In pratica sostituire il “noi” all’ “io” cambia tutto. Perché non la comunità che battezza, ma il ministro in nome e per conto di Cristo.
“Recentemente - scrive il Prefetto della Congregazione il cardinale Ladaria- vi sono state celebrazioni del Sacramento del Battesimo amministrato con le parole: «A nome del papà e della mamma, del padrino e della madrina, dei nonni, dei familiari, degli amici, a nome della comunità noi ti battezziamo nel nome del Padre e del Figlio e dello Spirito Santo». A quanto sembra, la deliberata modifica della formula sacramentale è stata introdotta per sottolineare il valore comunitario del Battesimo, per esprimere la partecipazione della famiglia e dei presenti e per evitare l’idea della concentrazione di un potere sacrale nel sacerdote a discapito dei genitori e della comunità, che la formula presente nel Rituale Romano veicolerebbe”. Ma di fatto spesso si tratta di
“discutibili motivazioni di ordine pastorale “ e aggiunge in un nota: “ Spesso il ricorso alla motivazione pastorale maschera, anche inconsapevolmente, una deriva soggettivistica e una volontà manipolatrice”.

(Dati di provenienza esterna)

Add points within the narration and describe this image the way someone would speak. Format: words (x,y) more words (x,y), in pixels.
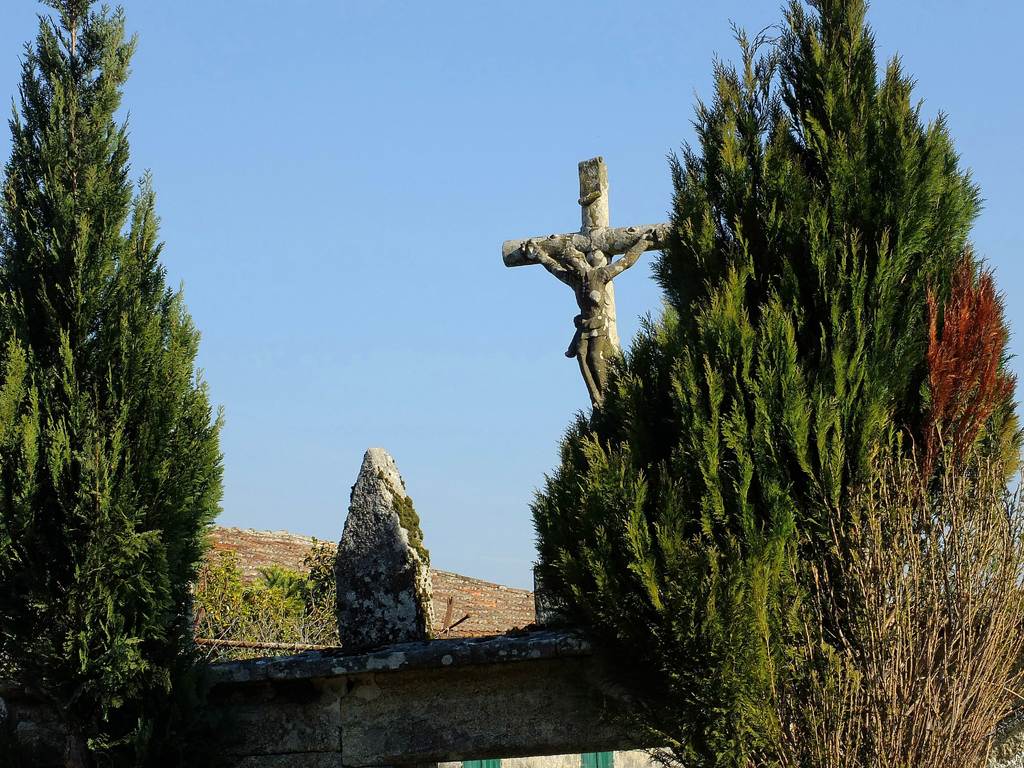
In this image we can see trees (663,531) and statue (578,292). The sky (395,219) is in blue color.
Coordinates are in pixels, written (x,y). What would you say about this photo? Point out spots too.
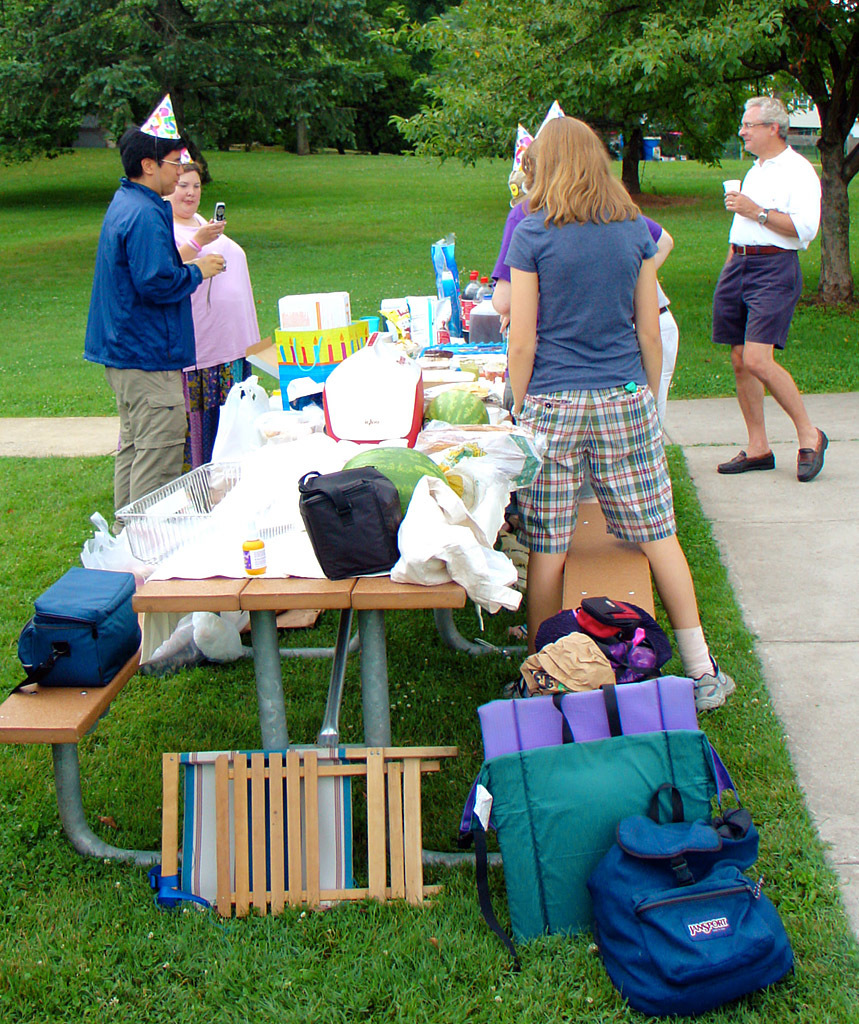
In this picture I can observe some people (128,223) standing around the table (433,592). I can observe few things (414,335) placed on the table (230,574). There is some grass (35,178) on the ground (4,233). In the background (330,92) there are trees (422,77).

“Il Concilio Vaticano II asserisce che: «Quando uno battezza è Cristo stesso che battezza»” si legge nella nota, e ritorna al Concilio di Trento per spiegare che: “La dottrina dell’istituzione divina dei Sacramenti, solennemente affermata dal Concilio di Trento vede così il suo naturale sviluppo e la sua autentica interpretazione nella citata affermazione di Sacrosanctum Concilium. I due Concili si trovano quindi in complementare sintonia nel dichiarare l’assoluta indisponibilità del settenario sacramentale all’azione della Chiesa”.
Cambiare quindi la formula di un rito per la amministrazione di un Sacramento “di propria iniziativa” non è solo “un semplice abuso liturgico, come trasgressione di una norma positiva, ma un vulnus inferto a un tempo alla comunione ecclesiale e alla riconoscibilità dell’azione di Cristo, che nei casi più gravi rende invalido il Sacramento stesso, perché la natura dell’azione ministeriale esige di trasmettere con fedeltà quello che si è ricevuto”.
La questione è ecclesiologica. “Nella celebrazione dei Sacramenti, infatti, - si legge nella nota- il soggetto è la Chiesa-Corpo di Cristo insieme al suo Capo, che si manifesta nella concreta assemblea radunata. Tale assemblea però agisce ministerialmente – non collegialmente – perché nessun gruppo può fare di se stesso Chiesa, ma diviene Chiesa in virtù di una chiamata che non può sorgere dall’interno dell’assemblea stessa”.
E il ministro “è un segno esteriore della sottrazione del Sacramento al nostro disporne e del suo carattere relativo alla Chiesa universale”.
Diventa “fondamentale che l’azione sacramentale sia compiuta non in nome proprio, ma nella persona di Cristo, che agisce nella sua Chiesa, e in nome della Chiesa. Pertanto, nel caso specifico del Sacramento del Battesimo, il ministro non solo non ha l’autorità di disporre a suo piacimento della formula sacramentale, per i motivi di natura cristologica ed ecclesiologica sopra esposti, ma non può nemmeno dichiarare di agire a nome dei genitori, dei padrini, dei familiari o degli amici, e nemmeno a nome della stessa assemblea radunata per la celebrazione, perché il ministro agisce in quanto segno-presenza dell’azione stessa di Cristo che si compie nel gesto rituale della Chiesa”.
Il ministro del battesimo non è un funzionario, ma è segno- prsesenza di Cristo “che agisce nel suo Corpo, donando la sua grazia e rendendo quella concreta assemblea liturgica manifestazione «della genuina natura della vera Chiesa”.
Le azioni liturgiche non sono fatti privati e “alterare la formula sacramentale significa, inoltre, non comprendere la natura stessa del ministero ecclesiale, che è sempre servizio a Dio e al suo popolo e non esercizio di un potere che giunge alla manipolazione di ciò che è stato affidato alla Chiesa con un atto che appartiene alla Tradizione”.
E, la nota si conclude con una citazione di Sant’ Agostino dal Trattato sul Vangelo di San Giovanni, di grande chiarezza: “Battezzi pure Pietro, è Cristo che battezza; battezzi Paolo, è Cristo che battezza; e battezzi anche Giuda, è Cristo che battezza”.